## Material provided
----------

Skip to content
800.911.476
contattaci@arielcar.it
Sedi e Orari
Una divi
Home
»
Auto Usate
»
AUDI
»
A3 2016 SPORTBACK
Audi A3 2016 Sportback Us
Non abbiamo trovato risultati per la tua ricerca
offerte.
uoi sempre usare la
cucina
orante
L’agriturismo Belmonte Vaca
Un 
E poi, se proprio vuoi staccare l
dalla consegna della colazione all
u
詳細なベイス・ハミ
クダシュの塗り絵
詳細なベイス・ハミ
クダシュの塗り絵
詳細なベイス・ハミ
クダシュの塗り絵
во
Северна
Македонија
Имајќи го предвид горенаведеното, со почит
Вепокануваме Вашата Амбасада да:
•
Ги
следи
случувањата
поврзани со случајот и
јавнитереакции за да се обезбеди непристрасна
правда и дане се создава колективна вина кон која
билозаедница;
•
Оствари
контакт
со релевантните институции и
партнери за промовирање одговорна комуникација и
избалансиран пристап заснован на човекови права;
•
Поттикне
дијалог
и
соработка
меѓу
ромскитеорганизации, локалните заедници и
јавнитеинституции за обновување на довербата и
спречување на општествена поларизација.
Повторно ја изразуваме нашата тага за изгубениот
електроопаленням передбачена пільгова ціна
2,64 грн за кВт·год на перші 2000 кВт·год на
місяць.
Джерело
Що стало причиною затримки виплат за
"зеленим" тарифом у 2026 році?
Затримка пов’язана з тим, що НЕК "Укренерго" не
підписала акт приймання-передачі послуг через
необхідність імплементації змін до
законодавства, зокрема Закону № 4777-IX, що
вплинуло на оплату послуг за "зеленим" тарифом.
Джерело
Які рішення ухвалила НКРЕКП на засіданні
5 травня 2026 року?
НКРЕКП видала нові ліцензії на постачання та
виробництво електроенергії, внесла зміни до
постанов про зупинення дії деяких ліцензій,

----------

## What the task requires
Copy every line of the records above word for word, keeping the original line breaks, spelling and punctuation.

## Exercise solution
Skip to content
800.911.476
contattaci@arielcar.it
Sedi e Orari
Una divi
Home
»
Auto Usate
»
AUDI
»
A3 2016 SPORTBACK
Audi A3 2016 Sportback Us
Non abbiamo trovato risultati per la tua ricerca
offerte.
uoi sempre usare la
cucina
orante
L’agriturismo Belmonte Vaca
Un 
E poi, se proprio vuoi staccare l
dalla consegna della colazione all
u
詳細なベイス・ハミ
クダシュの塗り絵
詳細なベイス・ハミ
クダシュの塗り絵
詳細なベイス・ハミ
クダシュの塗り絵
во
Северна
Македонија
Имајќи го предвид горенаведеното, со почит
Вепокануваме Вашата Амбасада да:
•
Ги
следи
случувањата
поврзани со случајот и
јавнитереакции за да се обезбеди непристрасна
правда и дане се создава колективна вина кон која
билозаедница;
•
Оствари
контакт
со релевантните институции и
партнери за промовирање одговорна комуникација и
избалансиран пристап заснован на човекови права;
•
Поттикне
дијалог
и
соработка
меѓу
ромскитеорганизации, локалните заедници и
јавнитеинституции за обновување на довербата и
спречување на општествена поларизација.
Повторно ја изразуваме нашата тага за изгубениот
електроопаленням передбачена пільгова ціна
2,64 грн за кВт·год на перші 2000 кВт·год на
місяць.
Джерело
Що стало причиною затримки виплат за
"зеленим" тарифом у 2026 році?
Затримка пов’язана з тим, що НЕК "Укренерго" не
підписала акт приймання-передачі послуг через
необхідність імплементації змін до
законодавства, зокрема Закону № 4777-IX, що
вплинуло на оплату послуг за "зеленим" тарифом.
Джерело
Які рішення ухвалила НКРЕКП на засіданні
5 травня 2026 року?
НКРЕКП видала нові ліцензії на постачання та
виробництво електроенергії, внесла зміни до
постанов про зупинення дії деяких ліцензій,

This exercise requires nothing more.